Ordering Information
| Product Name | Catalog # | UNIT | Price | Qty | FAVORITES | |
C1r Double Nickase Plasmid (h) | sc-405842-NIC | 20 µg | $410.00 | |||
C1r Double Nickase Plasmid (h2) | sc-405842-NIC-2 | 20 µg | $410.00 |
C1R encodes complement C1r, a serine protease that forms the C1 complex with C1q and C1s to initiate the classical complement cascade. Upon activation, C1r cleaves and activates C1s, driving downstream cleavage of C4 and C2 and promoting opsonization and inflammatory signaling. C1r function connects innate immune surveillance with clearance of immune complexes and modulation of cytokine networks. Dysregulated C1R activity and classical pathway imbalance have been associated with complement-mediated inflammatory phenotypes and immune-complex–related tissue injury, supporting its use as a mechanistic target in immunology research.
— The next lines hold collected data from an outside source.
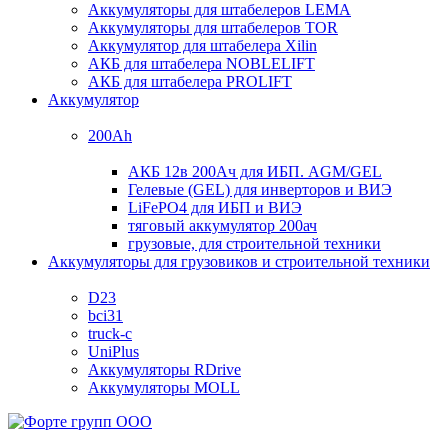
Аккумуляторы для штабелеров LEMA
Аккумуляторы для штабелеров TOR
Аккумулятор для штабелера Xilin
АКБ для штабелера NOBLELIFT
АКБ для штабелера PROLIFT
Аккумулятор
200Ah
АКБ 12в 200Ач для ИБП. AGM/GEL
Гелевые (GEL) для инверторов и ВИЭ
LiFePO4 для ИБП и ВИЭ
тяговый аккумулятор 200ач
грузовые, для строительной техники
Аккумуляторы для грузовиков и строительной техники
D23
bci31
truck-c
UniPlus
Аккумуляторы RDrive
Аккумуляторы MOLL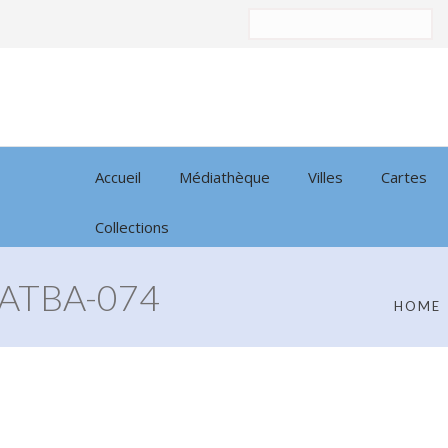
Trier
par:
Accueil
Médiathèque
Villes
Cartes
Collections
ATBA-074
HOME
C1r Double Nickase Plasmid (h) consists of a matched pair of plasmids engineered for high-specificity editing of the C1R locus in human cell lines. Each plasmid expresses a Cas9 D10A nickase and a distinct sgRNA targeting opposite DNA strands within C1R. When directed to adjacent sites on opposite DNA strands, the two nickases generate offset single-strand nicks that together produce a staggered double-strand break, requiring coordinated on-target activity from both guides. The resulting DNA break is resolved by endogenous cellular repair pathways, most commonly through non-homologous end joining (NHEJ), leading to insertions or deletions that disrupt C1R function. By requiring dual sgRNA engagement at the target locus, the double nicking approach enhances editing specificity and provides a complementary CRISPR strategy for applications where additional control over targeting precision is desired.
To support efficient identification of edited cells, one plasmid encodes GFP for fluorescent visualization of transfected populations, while the companion plasmid carries a puromycin resistance gene for antibiotic selection. Together, these features support efficient enrichment of co-transfected populations and simplify the validation of C1R-disrupted clones.
For Research Use Only. Not Intended for Diagnostic or Therapeutic Use.